• Excerpted data
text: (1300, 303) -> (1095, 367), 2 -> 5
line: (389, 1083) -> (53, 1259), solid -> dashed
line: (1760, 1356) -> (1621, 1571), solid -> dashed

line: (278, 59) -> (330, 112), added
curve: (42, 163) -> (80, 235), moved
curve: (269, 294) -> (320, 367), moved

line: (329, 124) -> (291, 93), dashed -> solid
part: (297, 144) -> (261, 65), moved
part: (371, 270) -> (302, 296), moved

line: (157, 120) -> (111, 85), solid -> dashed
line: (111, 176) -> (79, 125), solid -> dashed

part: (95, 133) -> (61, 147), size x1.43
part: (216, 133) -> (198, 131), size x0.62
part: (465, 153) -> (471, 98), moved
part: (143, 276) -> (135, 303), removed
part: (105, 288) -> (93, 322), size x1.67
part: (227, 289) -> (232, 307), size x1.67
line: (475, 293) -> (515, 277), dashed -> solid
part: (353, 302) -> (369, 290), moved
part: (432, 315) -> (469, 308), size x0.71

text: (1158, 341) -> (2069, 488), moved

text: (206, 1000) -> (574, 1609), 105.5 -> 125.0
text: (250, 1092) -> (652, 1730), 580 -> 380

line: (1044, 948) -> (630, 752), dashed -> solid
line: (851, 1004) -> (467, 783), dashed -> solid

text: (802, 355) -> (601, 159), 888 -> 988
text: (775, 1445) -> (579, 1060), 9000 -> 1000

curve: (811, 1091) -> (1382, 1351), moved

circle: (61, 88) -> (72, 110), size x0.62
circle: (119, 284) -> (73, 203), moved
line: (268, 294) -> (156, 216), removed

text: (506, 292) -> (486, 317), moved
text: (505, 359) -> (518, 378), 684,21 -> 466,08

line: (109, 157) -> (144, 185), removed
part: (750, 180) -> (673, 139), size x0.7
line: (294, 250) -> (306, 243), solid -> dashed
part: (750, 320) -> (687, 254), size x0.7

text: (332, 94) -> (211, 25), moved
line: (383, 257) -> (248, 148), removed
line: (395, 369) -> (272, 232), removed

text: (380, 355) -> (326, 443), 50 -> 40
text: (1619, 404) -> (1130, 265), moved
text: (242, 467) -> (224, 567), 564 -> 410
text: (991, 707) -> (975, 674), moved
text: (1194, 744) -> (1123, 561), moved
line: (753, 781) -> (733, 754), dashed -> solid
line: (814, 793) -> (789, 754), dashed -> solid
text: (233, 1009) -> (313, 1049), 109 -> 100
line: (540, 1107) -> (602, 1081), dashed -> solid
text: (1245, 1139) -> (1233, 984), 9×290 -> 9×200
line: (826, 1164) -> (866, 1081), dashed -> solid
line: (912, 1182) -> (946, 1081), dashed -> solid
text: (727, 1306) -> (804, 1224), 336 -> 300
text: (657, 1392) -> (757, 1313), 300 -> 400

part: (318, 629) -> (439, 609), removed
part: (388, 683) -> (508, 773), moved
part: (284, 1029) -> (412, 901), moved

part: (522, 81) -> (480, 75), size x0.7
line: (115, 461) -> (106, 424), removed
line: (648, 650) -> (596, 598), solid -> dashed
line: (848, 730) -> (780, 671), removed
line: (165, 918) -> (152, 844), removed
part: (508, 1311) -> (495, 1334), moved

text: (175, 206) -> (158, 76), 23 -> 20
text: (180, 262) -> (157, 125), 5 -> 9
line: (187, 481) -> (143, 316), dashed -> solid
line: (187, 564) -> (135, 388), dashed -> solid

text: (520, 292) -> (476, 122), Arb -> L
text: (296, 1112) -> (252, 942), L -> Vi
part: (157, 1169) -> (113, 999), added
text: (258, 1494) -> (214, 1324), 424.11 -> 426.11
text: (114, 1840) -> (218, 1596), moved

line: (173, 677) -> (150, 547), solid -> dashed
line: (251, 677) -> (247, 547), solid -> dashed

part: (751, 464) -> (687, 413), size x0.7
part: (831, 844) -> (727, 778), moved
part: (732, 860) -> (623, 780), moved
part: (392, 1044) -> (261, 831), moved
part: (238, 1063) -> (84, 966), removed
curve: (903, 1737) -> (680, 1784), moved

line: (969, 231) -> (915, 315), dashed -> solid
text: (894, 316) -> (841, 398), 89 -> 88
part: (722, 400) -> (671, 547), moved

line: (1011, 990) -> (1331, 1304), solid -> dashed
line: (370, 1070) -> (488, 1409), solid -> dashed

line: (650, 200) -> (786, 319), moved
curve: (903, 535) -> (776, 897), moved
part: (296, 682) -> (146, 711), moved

• What is needed
Search the preceding listing for "curve", then copy every line that holds it.

• Answer space
curve: (42, 163) -> (80, 235), moved
curve: (269, 294) -> (320, 367), moved
curve: (811, 1091) -> (1382, 1351), moved
curve: (903, 1737) -> (680, 1784), moved
curve: (903, 535) -> (776, 897), moved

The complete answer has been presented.